In recent years Japanese, especially young people, seem not to be good at real communication.
They want to use e-mail, LINE, and Facebook, even when they are seated next to each other. They seem to avoid real talking as if it’s a mortal trap. Internet is of course one of the most convenient and important tools for communication today, but it cannot entirely replace going out to meet someone. What is the difference between real and virtual communication? Talking face to face, you can get information from not only words but body language. Communication with your senses would give you unexpected sort of awareness. Try to communicate with people in real life and you can get real value of communication!
1. Stay Together
Conversations are not always required. By just sitting down together you sometimes can feel relaxation and relationship. When I was a child, my grandmother often stayed with me instead of my busy parents. She was very quiet but I was comfortable with her because she seemed to know everything. As you can see, silence can be good communication.
2. Aware of Body Language
Using your 5 senses is essential. My 11-year-old son, a pupil of Kendo, is always trying to read his opponent’s eyes and grasp his next action not only to win but also to get to know his opponent. Japanese people says “Eyes speak better than mouth.” That’s why non-verbal communication is useful for making relationships.
3. Avoid Hurtful Comments
Communication is like a waterwheel which makes energy flow. You should be careful not to say a crushing comment that can stop the flow. When I was a high school student, my friend used to complain to me about her boyfriend. One day I said “Say good bye to such a stupid boy!” After that she found someone else to talk about him with and I realized she wanted me just to hear, not to judge. You should be careful because even “correct” comments sometimes cut off relationship. It is essential to put yourself in the other person’s place.
4. Never Say, “No Time”
Being obsessive about the efficiency of communication has no benefit. When I’m writing an article about someone, I often find tips for a good topic in the small details of an interview. In contrast, I can write only a general article when the interview stayed focused. Vagueness is a chest filled with valuables in real communication. Don’t be afraid of losing time to talk without purpose.
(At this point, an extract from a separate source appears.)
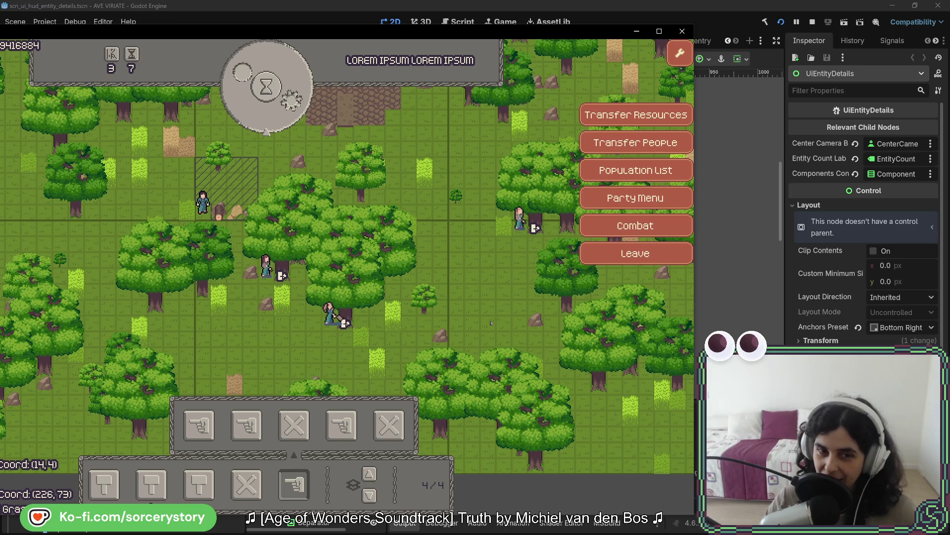
pyautogui.moveTo(490, 323); pyautogui.dragTo(479, 379)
Yucca is a writer who wrote 2 books about Scandinavian lifestyles and Vietnamese foods. Also she was the editor of the magazine “SOTOKOTO” for over 10 years. “SOTOKOTO” means “wisdom under the tree” in the African language, and was known as the first magazine of LOHAS “Lifestyles Of Health And Sustainability” in Japan. Yucca was born in Kurashiki, graduated Ochanomizu University, has 1 child and 1 partner, wants to travel and meet many people throughout her life. She always says “It’s never too late!”